In an embodiment of the present disclosure adapter 402 can be used to migrate a workload, e.g., an executing service, around a datacenter without having to contain the workload in a virtual machine. For example, a service such as service 420 can be instantiated on a computer system 500 and moved to other computer systems such as computer system 502 or computer system 526 by attaching the service 420 to a virtual port and migrating a unique identifier (as illustrated by the dashed arrows) used by the virtual port around the datacenter. As illustrated by the figure, service 420 can be migrated to a computer system running other services (computer system 502) or it can be migrated to a computer system that runs the client of the service (computer system 526). In the instance that a unique identifier is migrated, the new virtual port effectively becomes the old virtual port from the perspective of switch 506. In this example switch 506 could update its routing tables to send packets addressed to the unique identifier to new virtual port instead of the old one.

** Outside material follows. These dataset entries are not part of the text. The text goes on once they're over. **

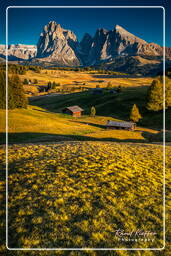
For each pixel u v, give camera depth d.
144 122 88.44
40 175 16.41
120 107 111.75
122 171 18.11
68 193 14.11
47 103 151.38
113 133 60.09
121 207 12.95
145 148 27.02
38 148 24.06
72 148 24.42
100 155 21.89
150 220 11.95
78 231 10.78
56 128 57.19
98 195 14.12
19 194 13.66
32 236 10.24
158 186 16.03
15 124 53.03
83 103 136.38
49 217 11.66
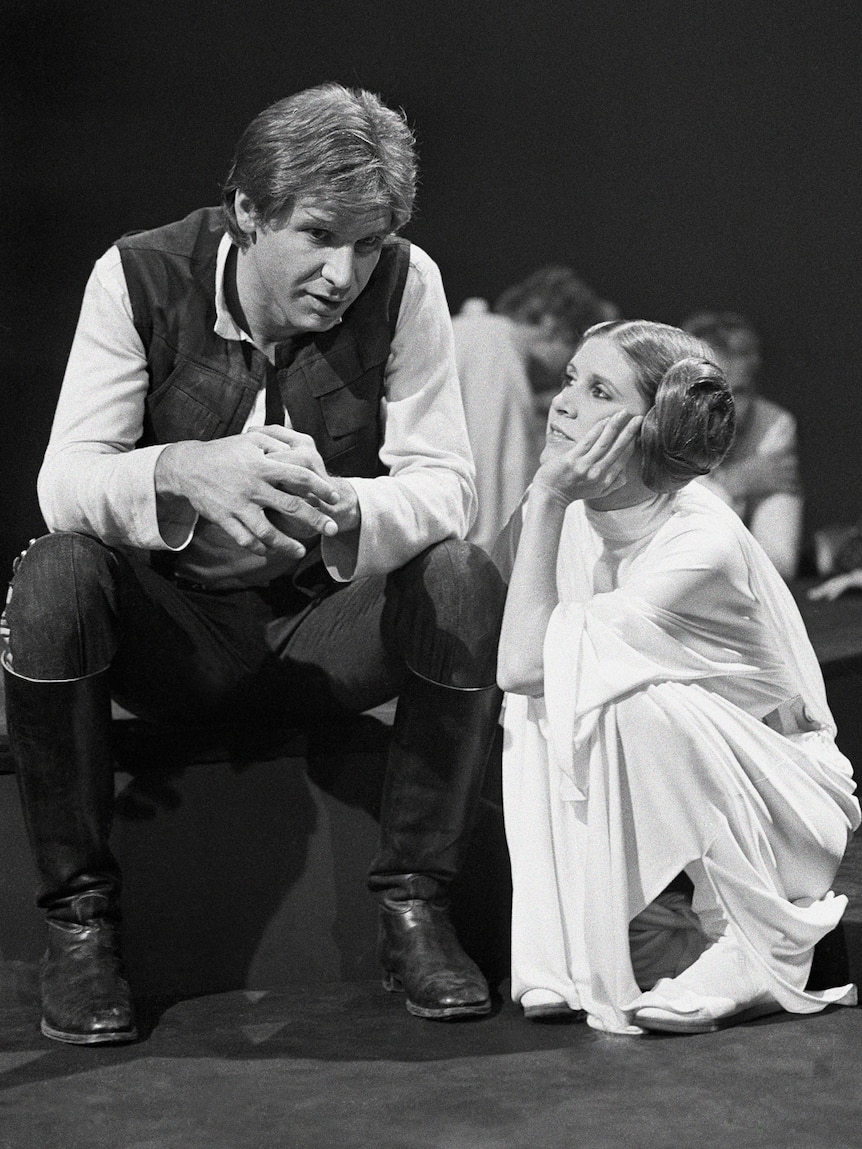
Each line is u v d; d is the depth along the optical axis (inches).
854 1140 82.1
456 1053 96.0
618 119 337.1
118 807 109.9
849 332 337.7
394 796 104.5
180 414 105.6
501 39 334.3
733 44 334.3
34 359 321.1
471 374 257.3
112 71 320.2
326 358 106.2
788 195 336.5
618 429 103.4
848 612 201.8
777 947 101.8
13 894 108.4
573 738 100.0
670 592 103.0
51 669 97.0
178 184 324.5
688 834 100.4
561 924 104.3
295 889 112.3
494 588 102.9
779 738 105.9
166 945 110.6
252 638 109.7
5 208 319.3
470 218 339.9
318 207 96.2
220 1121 85.6
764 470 257.3
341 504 99.0
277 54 325.4
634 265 340.8
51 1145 82.7
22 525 318.3
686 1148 81.4
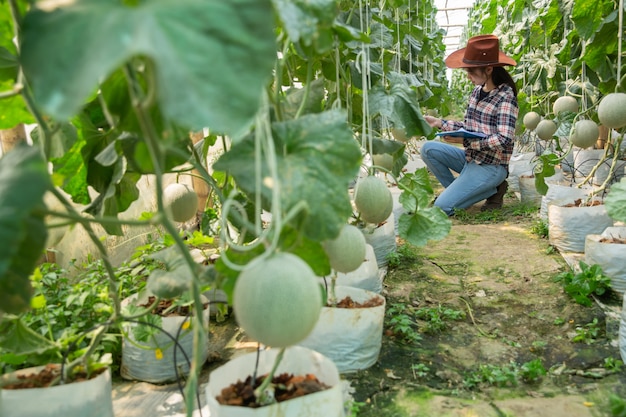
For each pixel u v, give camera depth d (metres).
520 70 6.85
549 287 2.97
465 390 2.03
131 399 1.97
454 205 4.86
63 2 0.70
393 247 3.48
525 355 2.32
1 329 1.71
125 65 0.87
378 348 2.19
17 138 2.42
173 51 0.60
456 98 14.55
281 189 1.06
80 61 0.60
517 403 1.91
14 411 1.49
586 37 3.38
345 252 1.56
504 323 2.63
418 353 2.30
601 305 2.68
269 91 1.43
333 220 1.07
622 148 4.73
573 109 4.48
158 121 1.21
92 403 1.57
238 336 2.48
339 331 2.08
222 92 0.60
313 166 1.11
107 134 1.72
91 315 2.23
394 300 2.88
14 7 1.12
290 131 1.16
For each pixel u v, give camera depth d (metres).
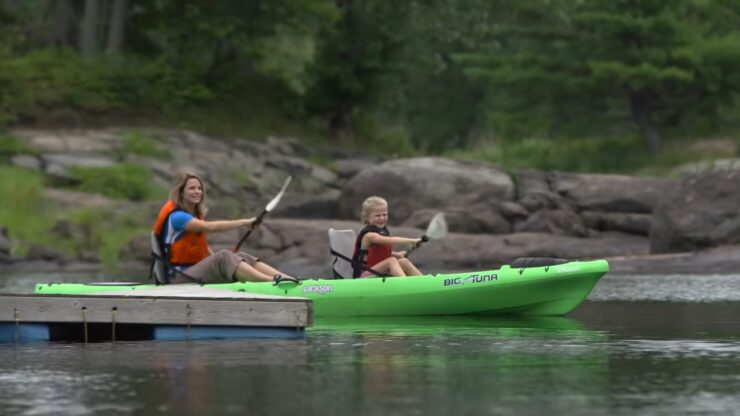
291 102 120.75
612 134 124.12
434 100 170.00
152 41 126.75
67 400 18.41
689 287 47.72
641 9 107.88
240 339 27.25
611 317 33.06
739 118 112.12
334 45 119.00
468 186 88.06
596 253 76.50
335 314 33.38
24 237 78.94
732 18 116.06
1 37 117.62
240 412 17.19
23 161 92.75
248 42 113.31
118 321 27.34
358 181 91.00
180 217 32.56
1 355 24.34
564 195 85.44
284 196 95.25
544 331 28.97
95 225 82.44
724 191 69.25
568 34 110.50
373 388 19.38
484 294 33.00
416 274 35.19
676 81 107.12
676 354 23.86
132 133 100.56
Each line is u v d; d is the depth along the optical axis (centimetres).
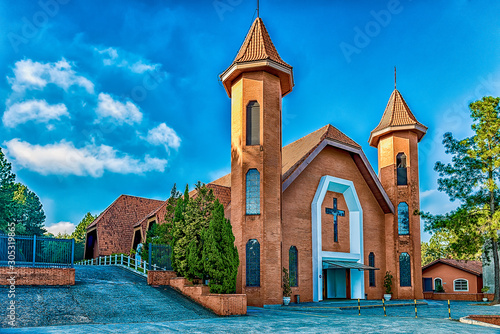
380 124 3888
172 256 2205
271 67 2702
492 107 3028
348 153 3497
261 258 2502
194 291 1941
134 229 3916
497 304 2955
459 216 2980
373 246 3531
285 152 3828
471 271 4316
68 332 1230
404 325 1666
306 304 2702
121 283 2039
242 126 2692
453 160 3159
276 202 2628
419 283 3538
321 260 3022
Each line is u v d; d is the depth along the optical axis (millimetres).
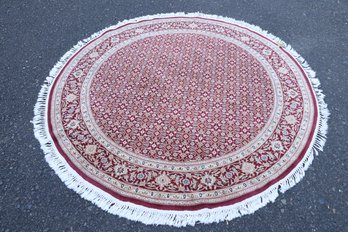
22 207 1967
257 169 2117
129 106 2498
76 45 2980
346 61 2760
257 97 2525
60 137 2309
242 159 2172
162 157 2199
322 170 2098
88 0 3430
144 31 3086
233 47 2912
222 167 2135
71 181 2080
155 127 2361
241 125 2355
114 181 2082
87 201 1991
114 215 1933
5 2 3408
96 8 3354
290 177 2068
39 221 1909
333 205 1941
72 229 1876
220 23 3137
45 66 2807
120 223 1900
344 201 1957
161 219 1912
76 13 3303
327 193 1992
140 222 1904
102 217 1925
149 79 2680
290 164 2129
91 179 2090
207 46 2924
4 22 3201
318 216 1898
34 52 2926
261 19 3166
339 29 3035
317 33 3006
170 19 3195
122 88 2621
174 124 2375
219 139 2279
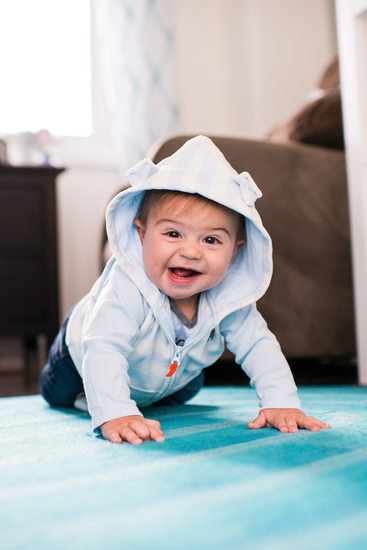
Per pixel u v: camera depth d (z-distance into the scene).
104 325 0.83
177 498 0.49
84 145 2.89
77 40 2.97
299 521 0.44
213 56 3.10
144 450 0.67
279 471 0.58
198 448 0.68
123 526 0.43
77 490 0.51
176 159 0.84
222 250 0.84
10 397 1.40
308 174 1.68
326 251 1.69
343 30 1.49
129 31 2.73
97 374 0.79
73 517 0.45
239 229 0.88
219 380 1.67
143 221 0.88
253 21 3.11
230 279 0.93
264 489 0.52
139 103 2.72
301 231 1.66
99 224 2.76
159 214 0.83
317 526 0.43
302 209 1.66
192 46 3.06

The following are a series of flowcharts depicting operational procedures. For ease of understanding, the flowcharts are organized such that the initial flowcharts present implementations via an overall “big picture” viewpoint and subsequent flowcharts provide further additions and/or details. Furthermore, one of skill in the art can appreciate that the operational procedure depicted by dashed lines are considered optional.

Referring now to FIG. 6, it illustrates an operational procedure for practicing aspects of the present disclosure. As shown by the figure, operation 600 begins the operational procedure and operation 602 shows attaching a first process configured to effectuate a networked input/output service to a first embedded switch virtual port, the first embedded switch virtual port including a unique identifier in a network. Turning to FIG. 5, a workload, e.g., a service such as service 420, can be effectuated by a process executing on a computer system 500 that can include components similar to those described in FIGS. 1-4. In this example service 420 can be attached to a virtual port such as virtual port 404. For example, service 420 could bind to a protocol stack that is associated with virtual port 404. Virtual port 404 can include a unique identifier that uniquely identifies its address in a datacenter. Thus, service 420 can communicate with other computer systems via switch 506 by receiving packets addressed to its unique identifier and sending packets to other computer system's unique identifiers.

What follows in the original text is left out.